- _Passage provided_:

• • • •

Tux / Text-CSV_XS

perl5 module for composition and decomposition of comma-separated values
17 stars 20 forks source link

Add support for configurable NULL encoding #14

Closed dankasak closed 6 years ago

dankasak commented 6 years ago

Current NULL encoding options are limited. It works for some cases - where upstream can handle what we produce. Other cases - eg MySQL 'load data infile' - is unable to correctly identify NULLs using our encoding method ( eg ,, ). The docs here: http://search.cpan.org/~hmbrand/Text-CSV_XS-1.35/CSV_XS.pm#csv ... suggest you can produce output that databases can parse by doing:

while (my $row = $sth->fetch) {
  $csv->print ($fh, [ map { $_ // "\\N" } @$row ]);
  }

... but this is absolutely not the case. Given the data:

[ "blah", undef, 3 ]

... the required output for importing into MySQL or other DBs would be:

"blah",\N,3

... but the above hack instead gives us:

"blah","\\N",3

There are 2 problems with this: 1) Text::CSV_XS is escaping the \N, giving us \\N. DBs won't parse this correctly. 2) Text::CSV_XS is quoting the \\N. DBs won't parse this correctly either.

• • • •

- _What the exercise asks_: Please reproduce the part of the NULL encoding thread starting with "There are 2" and going on through "this correctly either.".

Saved entries:

• • • •

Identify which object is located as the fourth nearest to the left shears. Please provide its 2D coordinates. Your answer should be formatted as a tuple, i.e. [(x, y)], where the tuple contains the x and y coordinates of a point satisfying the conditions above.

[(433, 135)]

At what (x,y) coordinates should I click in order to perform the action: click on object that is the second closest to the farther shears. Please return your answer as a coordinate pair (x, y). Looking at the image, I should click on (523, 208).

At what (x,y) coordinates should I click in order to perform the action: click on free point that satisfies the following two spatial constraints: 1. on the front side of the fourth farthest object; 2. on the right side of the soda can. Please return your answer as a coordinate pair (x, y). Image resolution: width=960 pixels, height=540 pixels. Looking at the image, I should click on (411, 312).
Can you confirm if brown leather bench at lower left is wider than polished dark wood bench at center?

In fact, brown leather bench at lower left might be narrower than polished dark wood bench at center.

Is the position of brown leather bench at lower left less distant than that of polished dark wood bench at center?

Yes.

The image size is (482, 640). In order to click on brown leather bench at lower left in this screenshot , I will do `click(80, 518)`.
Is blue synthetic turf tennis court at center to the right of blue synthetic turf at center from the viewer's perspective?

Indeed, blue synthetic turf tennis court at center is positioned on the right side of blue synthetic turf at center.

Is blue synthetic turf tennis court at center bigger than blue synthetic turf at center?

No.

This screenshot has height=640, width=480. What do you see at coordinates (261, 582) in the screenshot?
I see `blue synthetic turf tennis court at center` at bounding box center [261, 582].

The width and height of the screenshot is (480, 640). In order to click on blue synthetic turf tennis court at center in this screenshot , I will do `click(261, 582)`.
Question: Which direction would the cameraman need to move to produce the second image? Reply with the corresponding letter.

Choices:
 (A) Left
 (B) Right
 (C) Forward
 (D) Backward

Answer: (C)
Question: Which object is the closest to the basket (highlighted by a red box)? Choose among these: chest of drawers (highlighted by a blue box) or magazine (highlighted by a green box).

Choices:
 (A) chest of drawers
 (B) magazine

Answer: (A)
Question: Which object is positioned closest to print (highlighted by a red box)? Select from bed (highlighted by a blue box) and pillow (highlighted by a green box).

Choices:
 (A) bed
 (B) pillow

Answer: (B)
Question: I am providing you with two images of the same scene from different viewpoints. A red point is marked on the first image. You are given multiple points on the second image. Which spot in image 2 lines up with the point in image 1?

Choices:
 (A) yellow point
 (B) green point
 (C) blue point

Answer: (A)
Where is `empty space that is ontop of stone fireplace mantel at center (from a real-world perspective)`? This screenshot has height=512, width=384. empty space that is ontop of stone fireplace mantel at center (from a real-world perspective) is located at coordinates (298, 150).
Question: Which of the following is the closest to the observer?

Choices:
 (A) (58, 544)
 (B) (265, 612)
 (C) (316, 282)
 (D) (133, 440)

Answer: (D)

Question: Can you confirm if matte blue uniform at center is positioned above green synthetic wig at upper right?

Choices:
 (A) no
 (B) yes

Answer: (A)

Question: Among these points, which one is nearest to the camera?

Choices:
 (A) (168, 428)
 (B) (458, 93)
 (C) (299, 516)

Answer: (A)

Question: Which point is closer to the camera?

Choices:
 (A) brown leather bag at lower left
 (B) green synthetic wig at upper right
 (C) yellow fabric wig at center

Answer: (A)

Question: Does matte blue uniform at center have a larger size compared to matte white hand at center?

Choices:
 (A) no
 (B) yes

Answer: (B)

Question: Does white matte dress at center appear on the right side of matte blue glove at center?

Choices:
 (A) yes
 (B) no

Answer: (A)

• • • •

- _Task answer_:
There are 2 problems with this: 1) Text::CSV_XS is escaping the \N, giving us \\N. DBs won't parse this correctly. 2) Text::CSV_XS is quoting the \\N. DBs won't parse this correctly either.